Paper of the week: Characteristics and Outcome of 27 Elbow Periprosthetic Joint Infections: Results from A 14-Year Cohort Study of 358 Elbow Prostheses

Y. Achermann, M. Vogt, C. Spormann, C. Kolling, C. Remschmidt, J.Wust, B. Simmen and A. Trampuz

Clinical Microbiology and Infection, 17(3), 432–438.
doi:10.1111/j.1469-0691.2010.03243.x 15 April 2010

Summary by Quincy Cheesman

Elbow arthroplasty is increasingly used for the treatment of post-traumatic arthritis or chronic inflammatory joint disease, such as rheumatoid arthritis or psoriatic arthropathy [1]. The first successful elbow arthroplasty was conducted in the early 1970’s [2] and thus, is a relatively new procedure with respect to other joint arthroplasty, such as hip or knee. As with any joint arthroplasty, there is an increased risk of periprosthetic joint infection (PJI) following surgery. With the incidence of elbow PJI being reported in the range of 3-11% [3], this represents an increased likelihood of infection compared to hip or knee arthroplasty. Despite this, the optimal surgical and antimicrobial treatment approach for elbow PJI has not yet been determined. The purpose of this study is to determine if the treatment algorithm developed and commonly used for hip and knee PJI can be applied to elbow PJI.
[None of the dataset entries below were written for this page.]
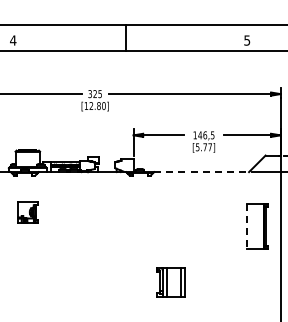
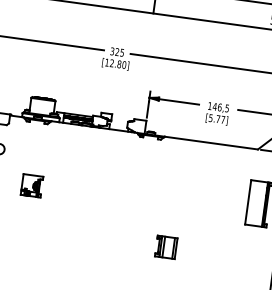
line: (202, 172) -> (212, 143), dashed -> solid
part: (27, 212) -> (31, 185), moved
line: (246, 226) -> (248, 202), dashed -> solid
part: (170, 282) -> (165, 247), size x0.71

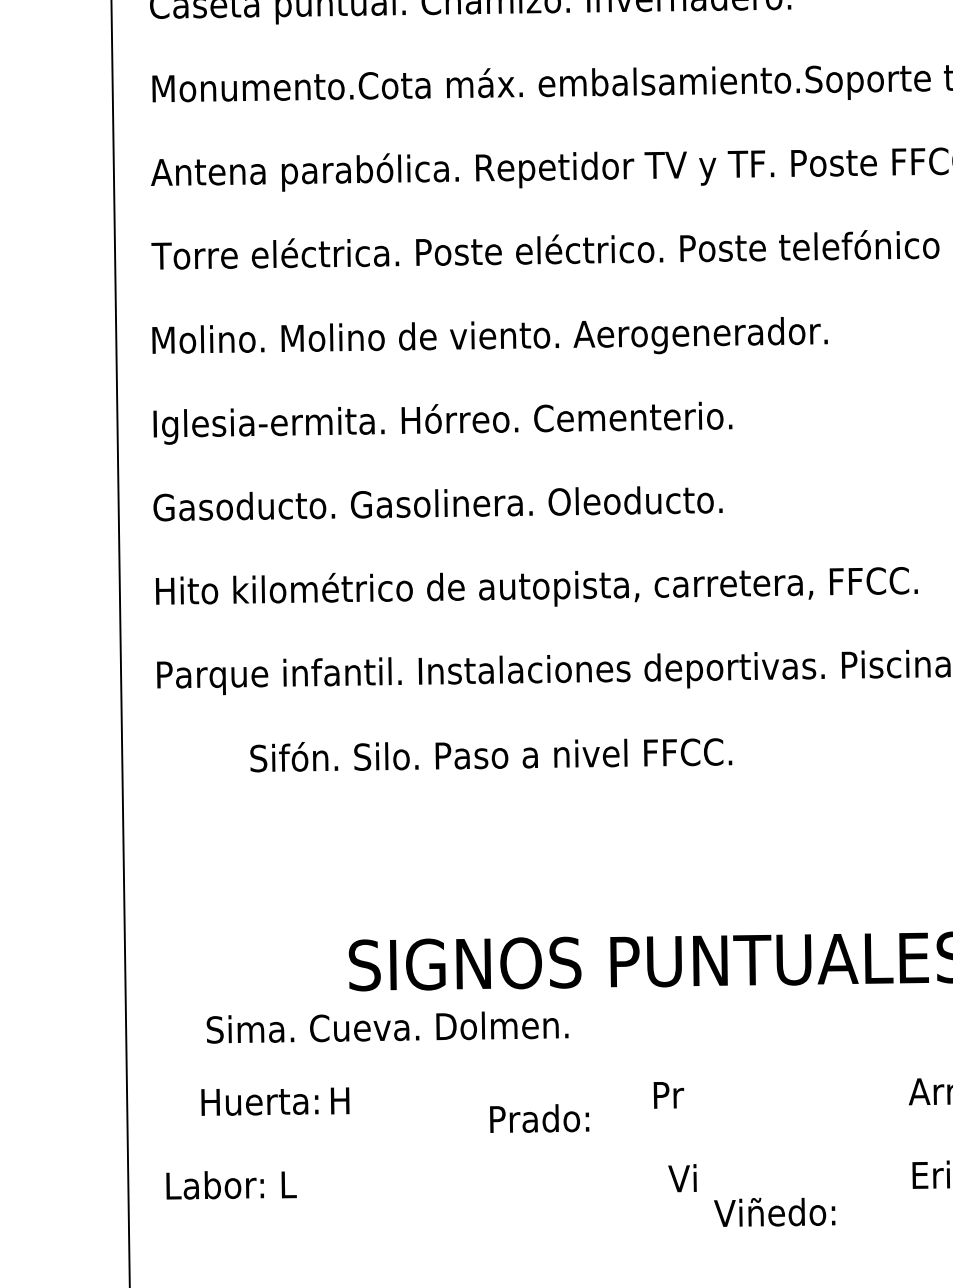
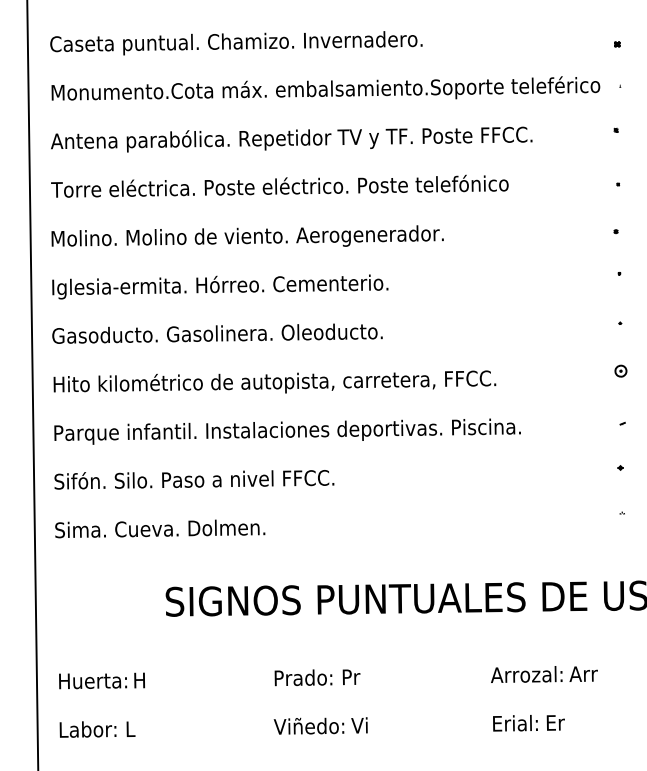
text: (491, 754) -> (194, 479), moved
text: (388, 1026) -> (160, 528), moved
text: (274, 1100) -> (101, 680), moved
text: (539, 1118) -> (303, 677), moved
text: (773, 1211) -> (308, 725), moved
Achermann et al. performed a retrospective evaluation of 358 elbow prostheses implanted between January 1994 and December 2007 at a single institution. For all episodes of PJI, aspirated fluid and intraoperative periprosthetic tissue specimens were cultured for identification of the causative microorganism at the time of diagnosis. Surgical and antimicrobial treatment was retrospectively reviewed to determine whether the surgeon’s decision was in agreement with the treatment algorithm for hip and knee PJI. Following revision surgery, patients followed up in the outpatient clinic for a minimum of one year to assess for any reoccurring signs or symptoms of PJI.
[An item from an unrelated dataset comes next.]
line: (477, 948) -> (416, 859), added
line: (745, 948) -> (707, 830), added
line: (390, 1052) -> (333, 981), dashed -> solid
This study reported a 7.5% (27/358) incidence of elbow PJI with the median time to infection following the last surgical procedure of the elbow being 6 months. The most frequently isolated pathogen was S. aureus (41%; 11/27) followed by coagulase-negative staphylococci (33%; 9/27). At follow up, 70% (19/27) patients were free of infection and 30% (8/27) had a relapse (median time to relapse 0.56 years). The relapse-free survival rate of elbow PJI was 79% (95% CI 63–95%) after 1 year and 65% (95% CI 45–85%) after 2 years. Evaluation of treatment outcomes with respect to the treatment algorithm demonstrated that the 2-year cure rate was only 33% when the algorithm was not followed compared to 100% when the algorithm was followed (p<0.05). Thus, the authors concluded that the treatment algorithm developed for hip and knee PJI can be applied to elbow PJI for appropriate and reliable treatment.


  1. Loehr JF, Gschwend N, Simmen BR, Katzer A. [Endoprosthetic surgery of the elbow]. Orthopade 2003; 32: 717–722.
  2. Morrey BF, Bryan RS. Total joint arthroplasty. The elbow. Mayo Clin Proc 1979; 54: 507–512.
  3. Ikavalko M, Belt EA, Kautiainen H, Lehto MU. Revisions for aseptic loosening in Souter–Strathclyde elbow arthroplasty: incidence of revisions of different components used in 522 consecutive cases. Acta Orthop Scand 2002; 73: 257–263.